More, but also better jobs for students within Maastricht University, is what UCM student Tobias Bünder, member of the university council for Novum, is advocating.
Students working for the university is not just good for the students concerned, but also for the institute, says Bünder in line with official UM documents such as the latest Strategic Programme. He wrote a memo on the subject, which is now in the hands of the university council. He argues that students learn from their UM jobs and thus promote their chances on the labour market, while the university benefits from flexible, motivated and temporary staff focussed on innovation. It is unclear how many students have jobs - big or small - at the UM. Bünder spoke with faculty directors and others, and found that exact figures are not available. It is clear, however, that most students have organisational and administrative jobs. A smaller group works in teaching and research. For the latter category - the actual student assistants – employment conditions are clear, for the others – which is the group on which the memo focuses – this is much less the case.
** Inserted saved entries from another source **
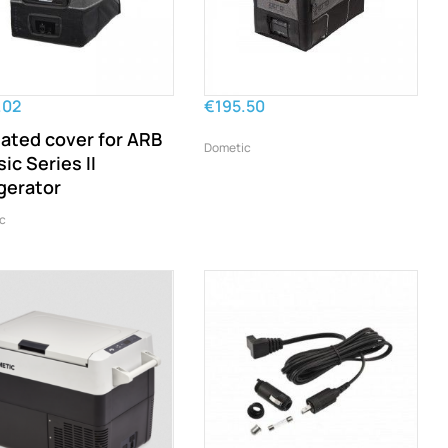
.02
€195.50
lated cover for ARB
Dometic
ic Series II
igerator
c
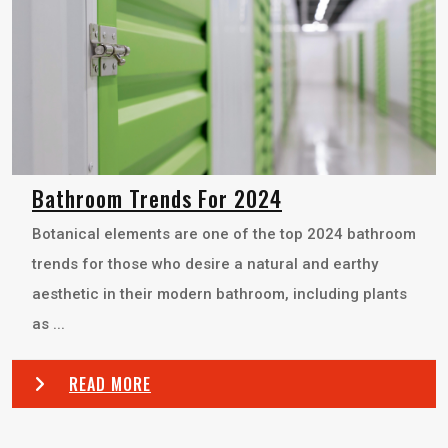
Bathroom Trends For 2024
Botanical elements are one of the top 2024 bathroom
trends for those who desire a natural and earthy
aesthetic in their modern bathroom, including plants
as ...
READ MORE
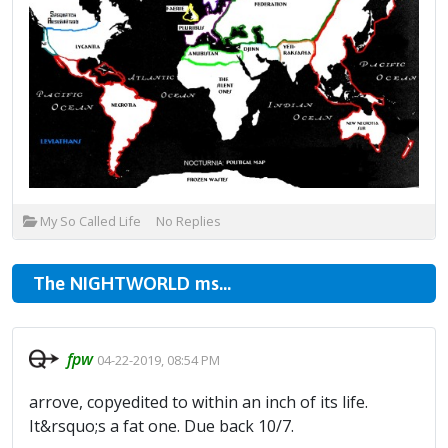
My So Called Life
No Replies
The NIGHTWORLD ms...
fpw
04-22-2019, 08:54 PM
arrove, copyedited to within an inch of its life.
It&rsquo;s a fat one. Due back 10/7.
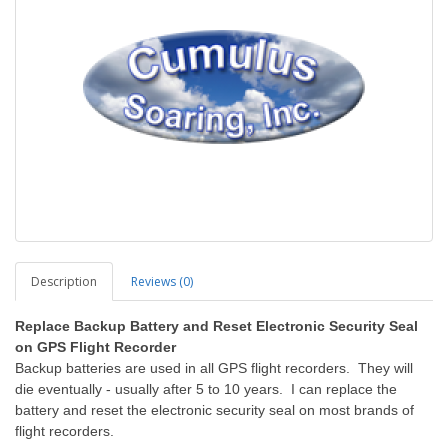
Description
Reviews (0)
Replace Backup Battery and Reset Electronic Security Seal
on GPS Flight Recorder
Backup batteries are used in all GPS flight recorders. They will
die eventually - usually after 5 to 10 years. I can replace the
battery and reset the electronic security seal on most brands of
flight recorders.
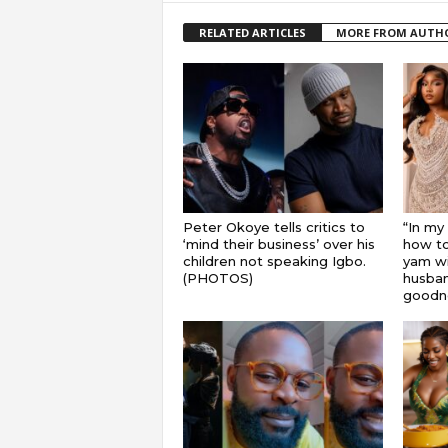
RELATED ARTICLES
MORE FROM AUTH
Peter Okoye tells critics to
“In my
‘mind their business’ over his
how to
children not speaking Igbo.
yam wi
(PHOTOS)
husband
goodnes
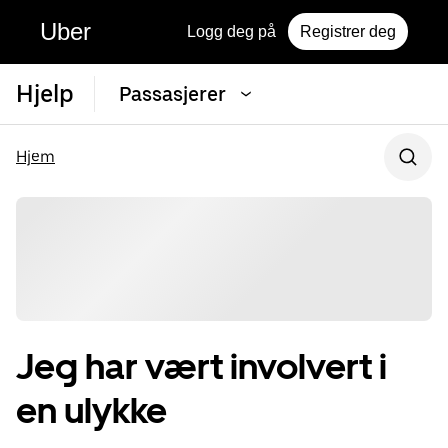
Uber
Logg deg på
Registrer deg
Hjelp
Passasjerer
Hjem
Jeg har vært involvert i
en ulykke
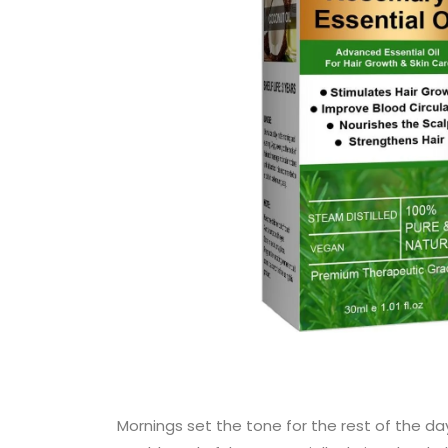
Mornings set the tone for the rest of the da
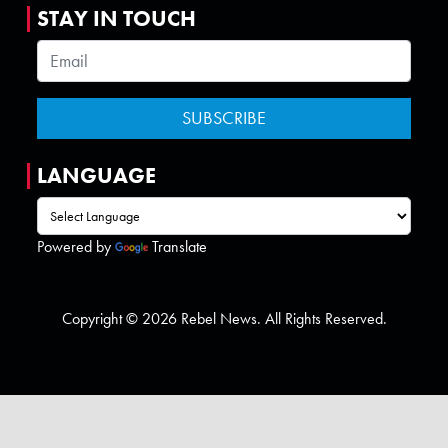
STAY IN TOUCH
LANGUAGE
Powered by
Translate
Copyright © 2026 Rebel News. All Rights Reserved.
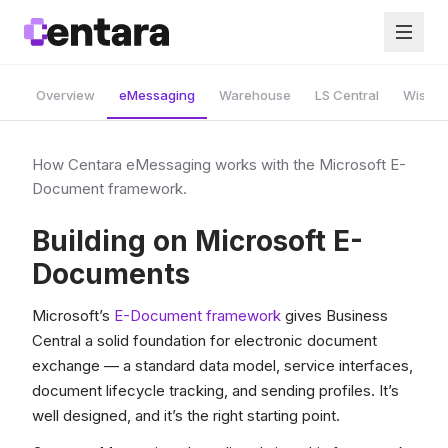
Overview
eMessaging
Warehouse
LS Central
Wise A
How Centara eMessaging works with the Microsoft E-
Document framework.
Building on Microsoft E-
Documents
Microsoft’s
E-Document framework
gives Business
Central a solid foundation for electronic document
exchange — a standard data model, service interfaces,
document lifecycle tracking, and sending profiles. It’s
well designed, and it’s the right starting point.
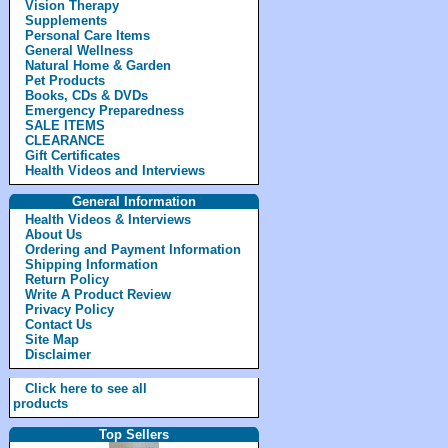
Vision Therapy
Supplements
Personal Care Items
General Wellness
Natural Home & Garden
Pet Products
Books, CDs & DVDs
Emergency Preparedness
SALE ITEMS
CLEARANCE
Gift Certificates
Health Videos and Interviews
General Information
Health Videos & Interviews
About Us
Ordering and Payment Information
Shipping Information
Return Policy
Write A Product Review
Privacy Policy
Contact Us
Site Map
Disclaimer
Click here to see all
products
Top Sellers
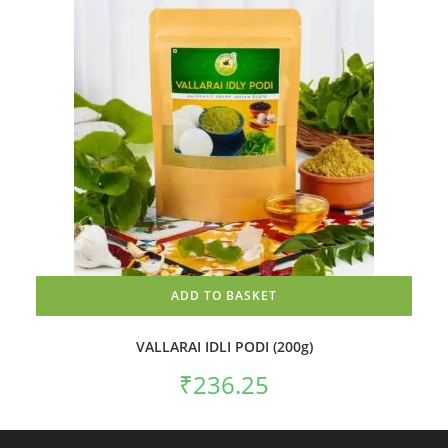
ADD TO BASKET
VALLARAI IDLI PODI (200g)
₹
236.25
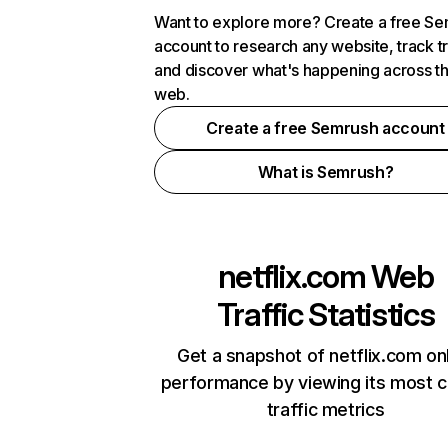
Want to explore more? Create a free S
account to research any website, track t
and discover what's happening across t
web.
Create a free Semrush account
What is Semrush?
netflix.com
Web
Traffic Statistics
Get a snapshot of netflix.com on
performance by viewing its most cr
traffic metrics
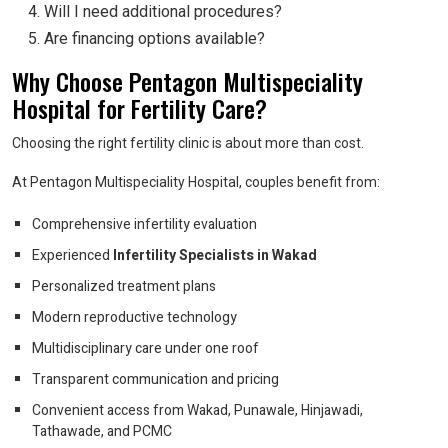
Will I need additional procedures?
Are financing options available?
Why Choose Pentagon Multispeciality
Hospital for Fertility Care?
Choosing the right fertility clinic is about more than cost.
At Pentagon Multispeciality Hospital, couples benefit from:
Comprehensive infertility evaluation
Experienced
Infertility Specialists in Wakad
Personalized treatment plans
Modern reproductive technology
Multidisciplinary care under one roof
Transparent communication and pricing
Convenient access from Wakad, Punawale, Hinjawadi,
Tathawade, and PCMC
Denis Ancion of Marketing and Communication, was one of those interviewed by Bünder because his department employs many students for the promo teams: “It is all very complicated, which has a lot to do with the Dutch legislation. What we have to deal with are questions of health care insurance, student financing, et cetera. A capable central helpdesk would be welcome.”
There is criticism of the role of InterUM, the commercial job agency for the university. It claims almost one third of the hourly wages as commission and thus turns out to be too expensive. Ancion: “If I were to work through them, it would cost me 60 to 70 thousand euros more per year. But if there were a helpdesk to do the searching, InterUM could be cheaper.”
Bünder and others, such as the HRM director Martin Lammers, argue that the Executive Board should launch a Maastricht University campus job programme that really does something about creating more but also better jobs for students, with more responsibility.